Hint: nobody but a purist is going to stop using `cat` or `cd` because of a minor incompatibility with a small percentage of computers.
I love Linux, I love Unix, but I also love that Windows had and still has Notepad. One of Microsoft's most successful apps in my eyes, that honestly works. Hell, in any case if it didn't have at least one flaw I'd start getting suspicious wondering if M$ really did write it after all.
Ok, it wasn't perfect, but the only time CR-LF was an issue was moving to Unix machines, so I made a habit of doing dos2unix/unix2dos or perl one-liners. I suppose I should redact my use of just works. Notice you capitalize it and I don't- I think that explains everything.
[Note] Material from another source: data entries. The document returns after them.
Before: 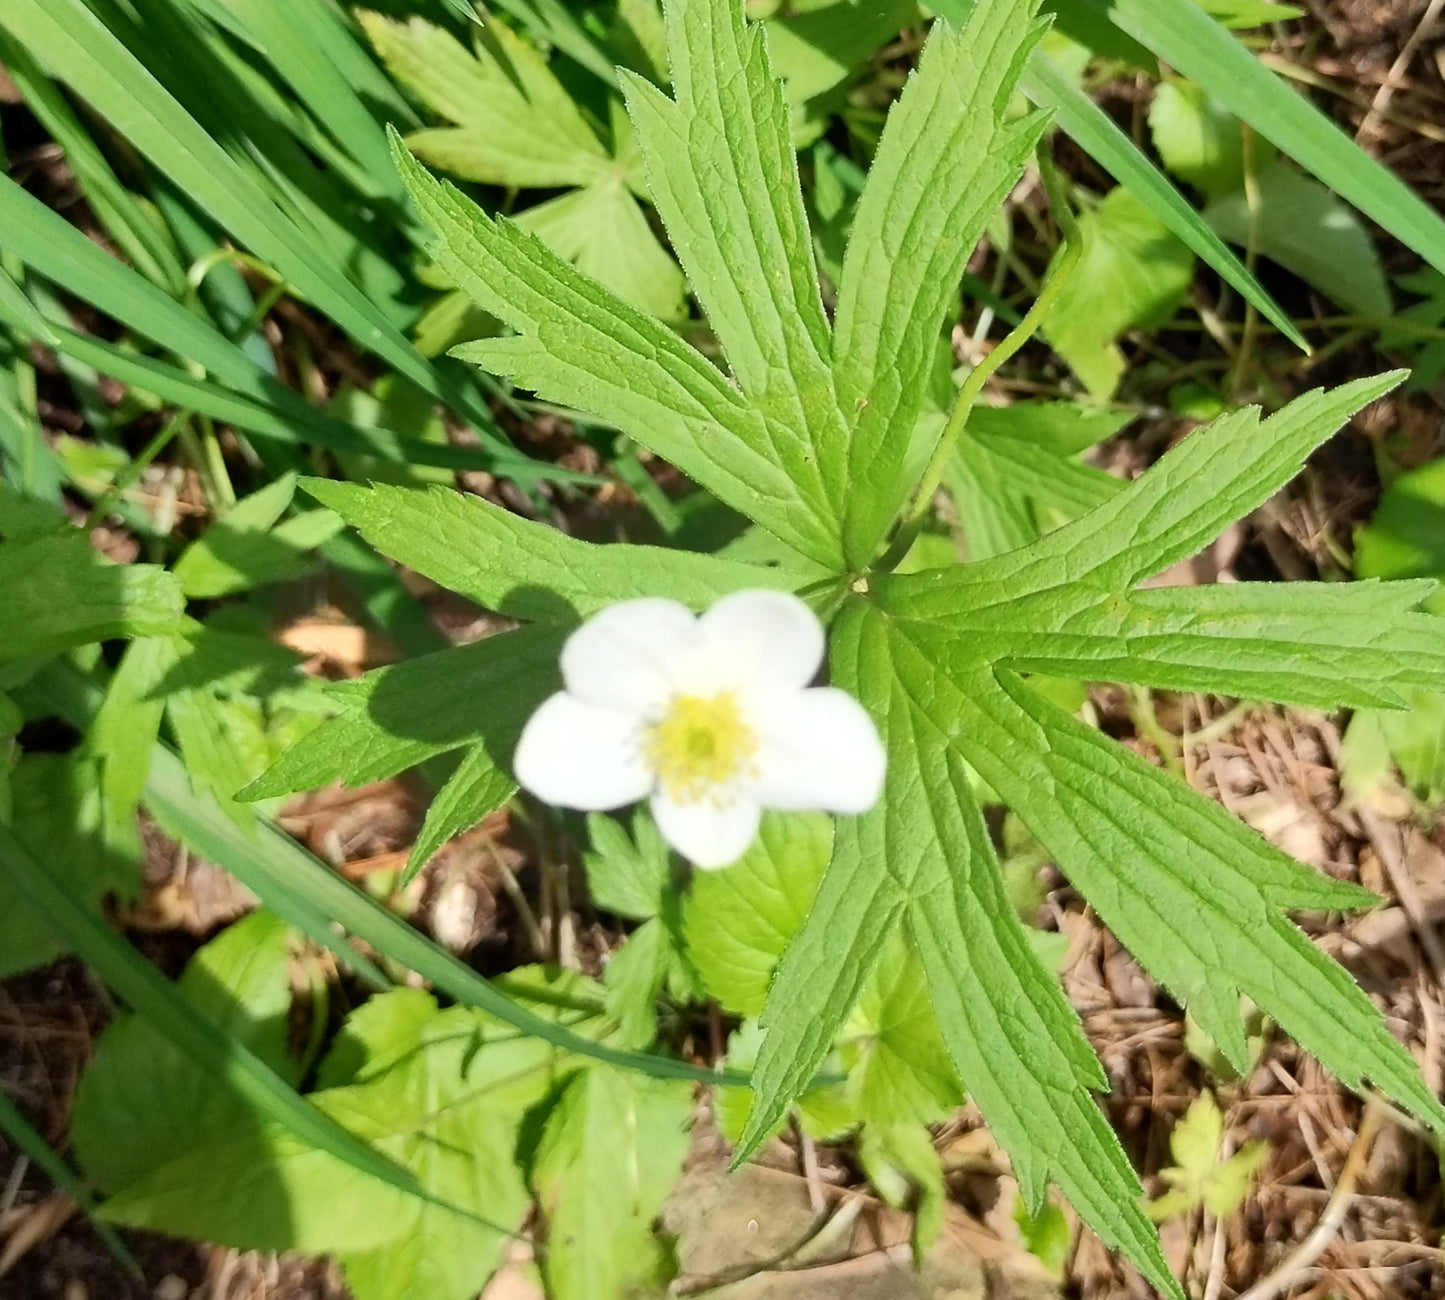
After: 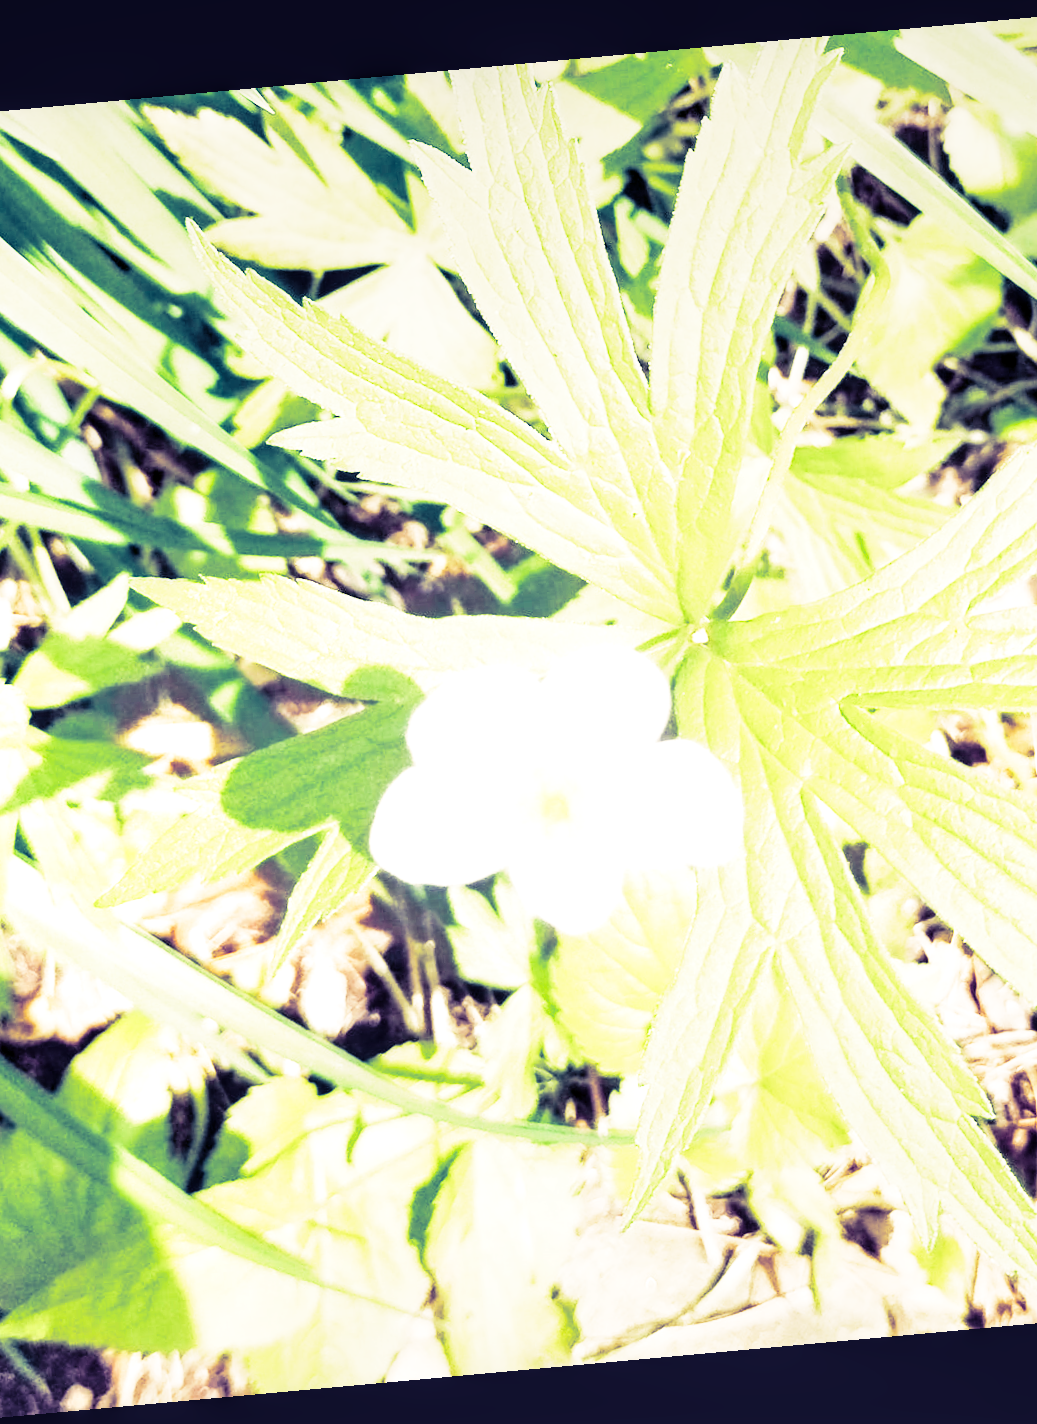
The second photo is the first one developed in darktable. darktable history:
exposure: black level correction 0, exposure 1.675 EV, compensate exposure bias true, compensate highlight preservation false
split-toning: shadows › hue 242.67°, shadows › saturation 0.733, highlights › hue 45.33°, highlights › saturation 0.667, balance -53.304, compress 21.15%
local contrast: on, module defaults
base curve: curves: ch0 [(0, 0) (0.028, 0.03) (0.105, 0.232) (0.387, 0.748) (0.754, 0.968) (1, 1)], fusion 1, exposure shift 0.576, preserve colors none
crop and rotate: left 13.537%, right 19.796%
rotate and perspective: rotation -5.2°, automatic cropping off
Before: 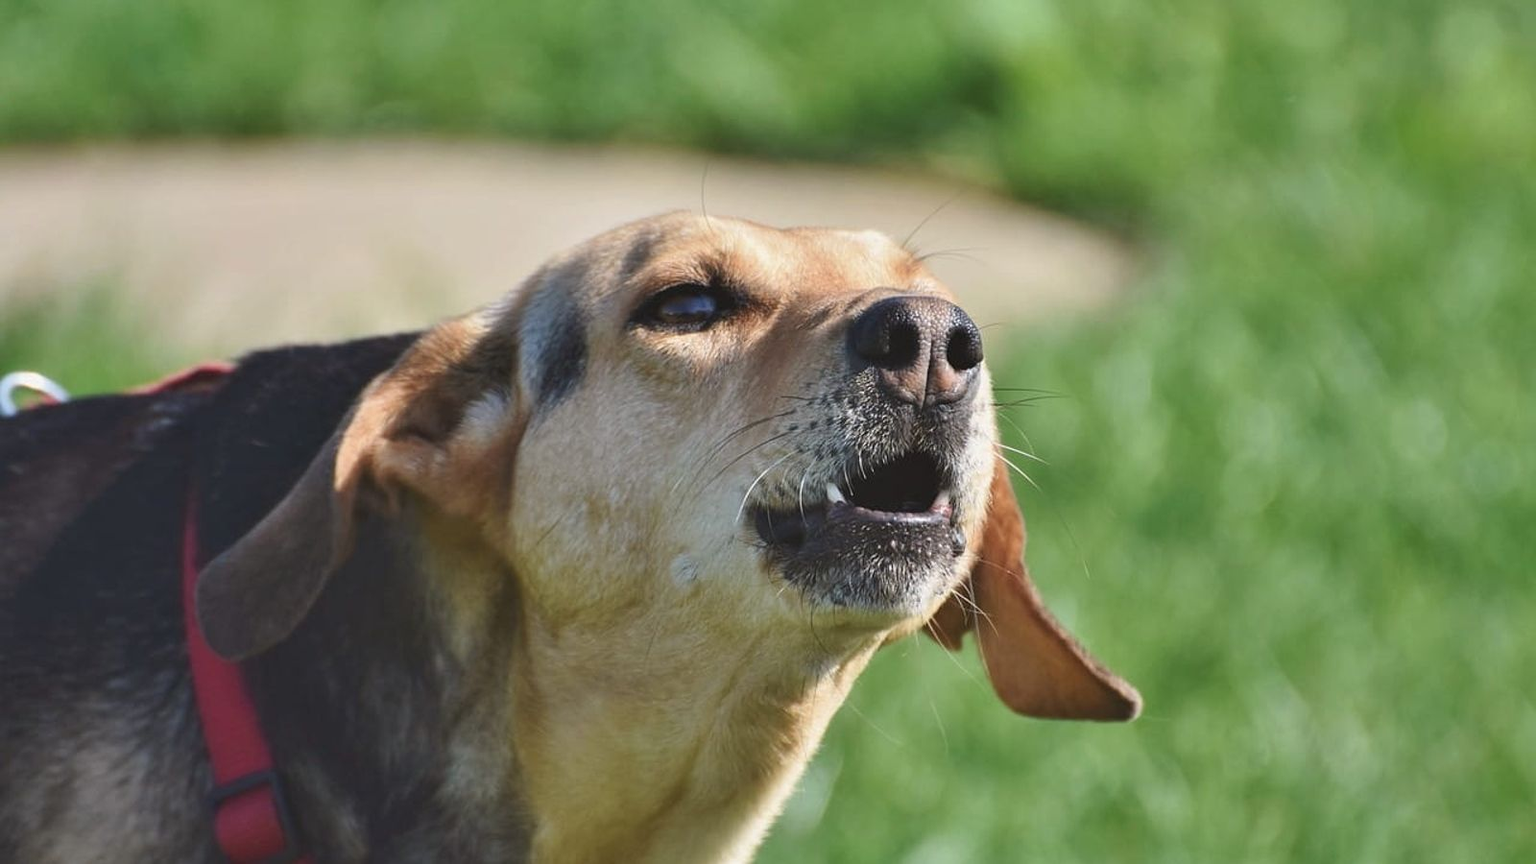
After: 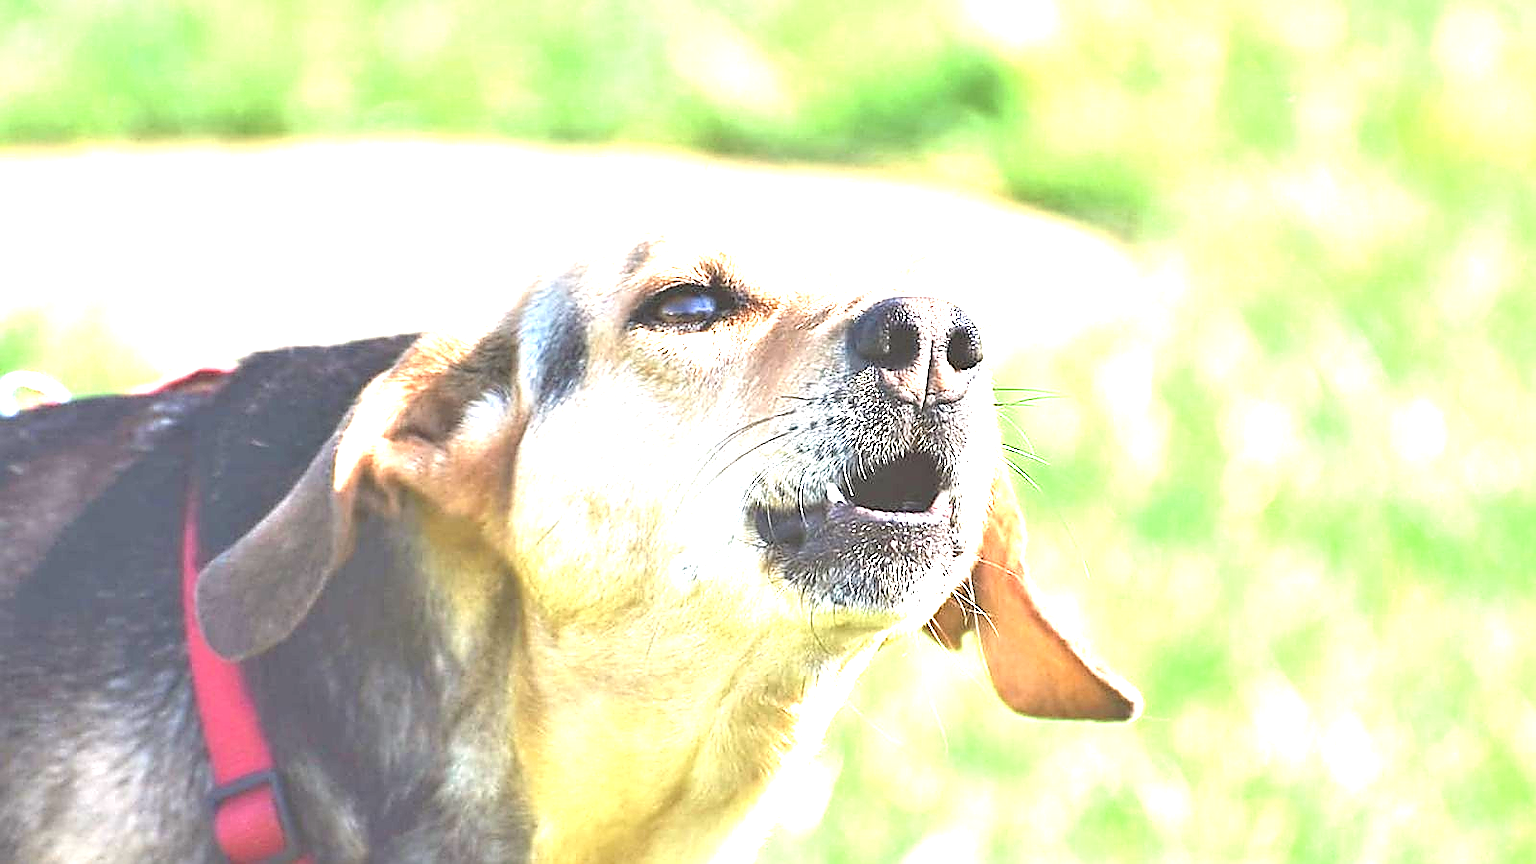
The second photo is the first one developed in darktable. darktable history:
exposure: black level correction 0.001, exposure 2.607 EV, compensate exposure bias true, compensate highlight preservation false
sharpen: radius 1.4, amount 1.25, threshold 0.7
Just Works: No user intervention required whatsoever, could be used by a 2nd grader with no prior knowledge
just works: does it's job with perhaps a bug or two that can be worked around
I'd agree with you, if Notepad did in fact work. MS changed Paint for Windows 7, they could have more easily fixed Notepad. (Have you ever tried to open a file without \r's?)
They upgraded Wordpad. I get the feeling Notepad was left alone because they do not feel it needed upgrading or debugging. Wordpad's goal always was to be a document editor, while Notepad is a text editor, and it certainly edits text.
Seems like this could well just be a classic case of one person says 'This is a game-ending bug!' and the other person saying, 'Wait, what? That 'bug' is in the spec!'
A long time ago, someone decided that if your file was 100% ASCII and you chose to save it as UTF-8 and you opened the file up again and added some >0x007f character and later saved again that you should not be prompted
The author makes this sound like an unreasonable request, but I don't see the problem. All ASCII text is also UTF-8; if a file is valid ASCII, it should be opened and saved in UTF-8 mode.
P.S. Isn't there some tool on UNIX that does this correctly?
I must confess I never faced this problem. What annoys me no end is windows end-line CRLF pairs.
That insanity must end.
Oh.. And a simple solution to this problem is simply to ban Windows. It also solves a whole lot of other problems and creates an incentive for keeping sane corporate networks (with interoperable applications and so on).
I wonder if a crippled, totally brain-dead, but formally correct implementation is not Microsoft's way to discourage usage of a standard while adhering to it in order to get government business...
That dialog box is a linguistic nightmare. What's with the OK and Cancel buttons? I thought Windows was changing to "Save" and "Don't Save" like they should have done all along.
I think that dialog box is from his personal, private build that he mentions in the footnotes. Therefore, he probably doesn't really care how user friendly it is. I'm actually surprised its as well written as it is.